Fifty-eight consecutive CSF samples have been analyzed immediately after lumbar puncture and after 1-month deep freezing (- 80 °C). As an automated platform, we used Lumipulse G600-II (Fujirebio Inc.). Both the fresh and the frozen aliquots were analyzed in their storage tubes.
In fresh samples, a mean increase of Aβ40 (6%), Aβ42 (2%), p-tau (2%), and t-tau (4%) was observed as compared to frozen samples, whereas a slight decrease was observed for Aβ42/Aβ40 ratio (4%), due to the higher deviation of Aβ40 in fresh samples compared to Aβ42. These differences are significant for Aβ40, Aβ42/Aβ40 ratio, p-tau, and t-tau. Nevertheless, the Aβ42/Aβ40 ratio showed a lower variability (smaller standard deviation of relative differences) with respect to Aβ42. With respect to the AD profile according to the A/T/(N) criteria for AD diagnosis, no significant changes in classification were observed when comparing results obtained in fresh vs frozen samples.

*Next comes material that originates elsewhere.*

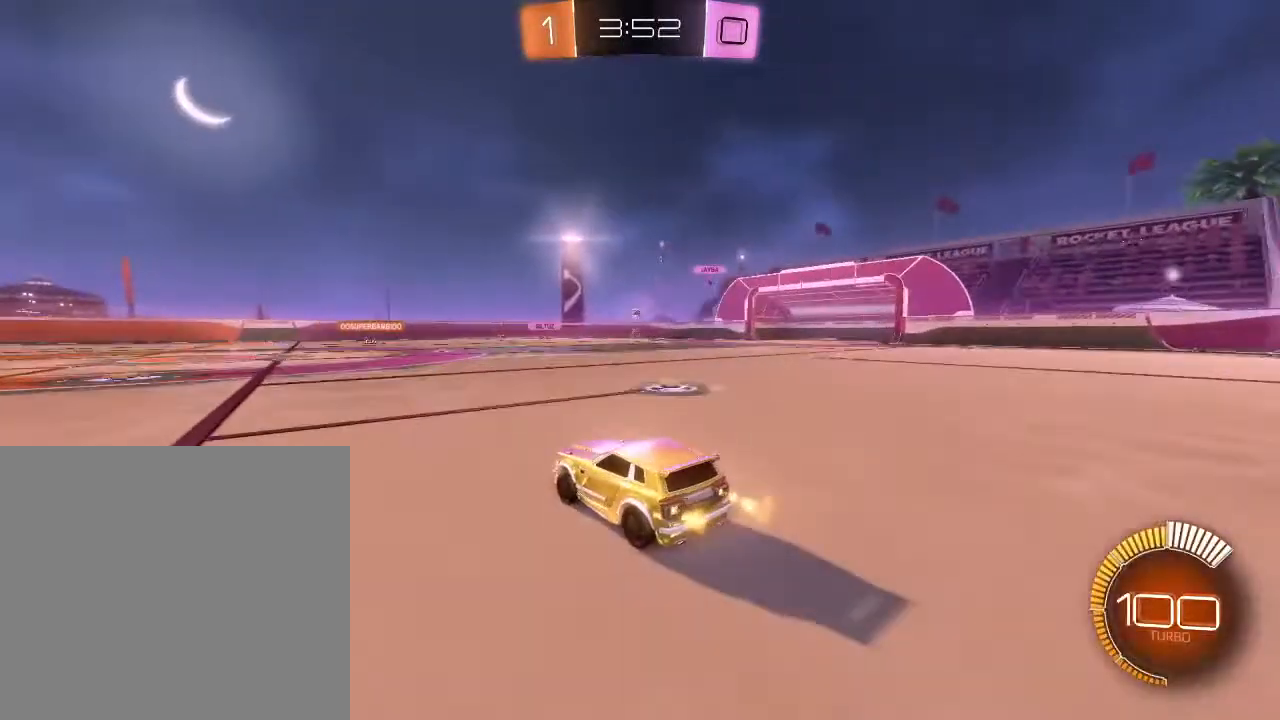
{"buttons": ["R2"], "left_stick": "center", "right_stick": "center", "events": []}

Small but significant differences have been found for Aβ40, Aβ42/Aβ40 ratio, p-tau, and t-tau in fresh vs frozen samples. Importantly, these differences did not imply a modification in the A/T/(N) classification system. In order to know if different cutoffs for fresh and frozen samples are required, larger, multi-center investigations are needed.
脑脊液(CSF)β淀粉样蛋白(Aβ)42/40 比值、苏氨酸 181 位磷酸化tau(p-tau)和总 tau(t-tau)是阿尔茨海默病(AD)的核心生物标志物。最近自动平台的出现极大地降低了这些测定在临床环境中的分析前变异性。与经典的手动 ELISA 相比,这些平台还使我们能够测量任何单个样本,并在大约 30 分钟内获得结果。到目前为止,参考值是从冷冻样本中获得的测量值计算出来的。在这项工作中,我们想检查新鲜 CSF 样本与冷冻样本的测量值是否不同,因为这在常规诊断工作中是强制性的。

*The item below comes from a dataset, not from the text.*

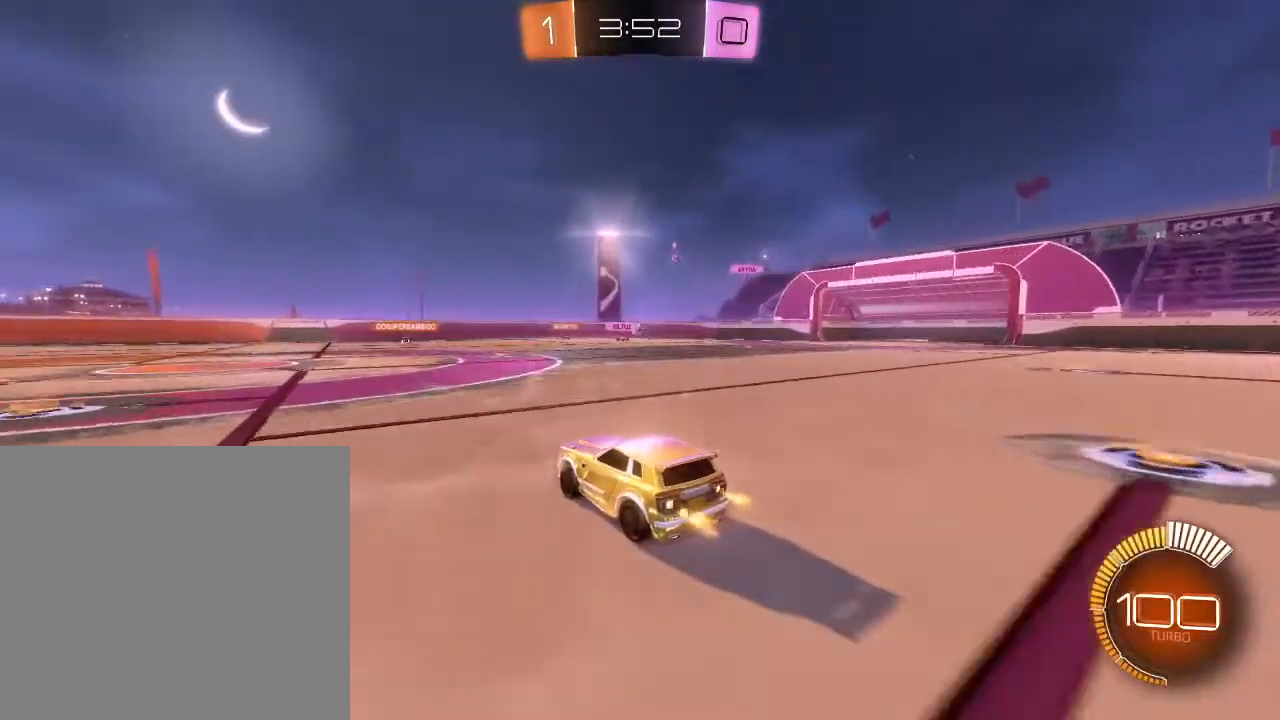
{"buttons": ["R2"], "left_stick": "center", "right_stick": "center", "events": []}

58 例连续 CSF 样本在腰椎穿刺后立即进行分析,并在 1 个月后进行深度冷冻(-80°C)。我们使用 Lumipulse G600-II(Fujirebio Inc.)作为自动平台。新鲜和冷冻等分试样均在其储存管中进行分析。
与冷冻样本相比,新鲜样本中 Aβ40(6%)、Aβ42(2%)、p-tau(2%)和 t-tau(4%)均有升高,而 Aβ42/Aβ40 比值(4%)略有降低,这是由于新鲜样本中 Aβ40 的偏差高于 Aβ42。这些差异在 Aβ40、Aβ42/Aβ40 比值、p-tau 和 t-tau 中均具有统计学意义。然而,Aβ42/Aβ40 比值的变异性较低(相对差异的标准偏差较小),与 Aβ42 相比。根据 AD 诊断的 A/T/(N)标准,在比较新鲜与冷冻样本的结果时,AD 患者的分类没有显著变化。
在新鲜与冷冻样本中,Aβ40、Aβ42/Aβ40 比值、p-tau 和 t-tau 存在微小但具有统计学意义的差异。重要的是,这些差异并没有改变 A/T/(N)分类系统。为了确定是否需要针对新鲜和冷冻样本设定不同的截止值,需要进行更大规模、多中心的研究。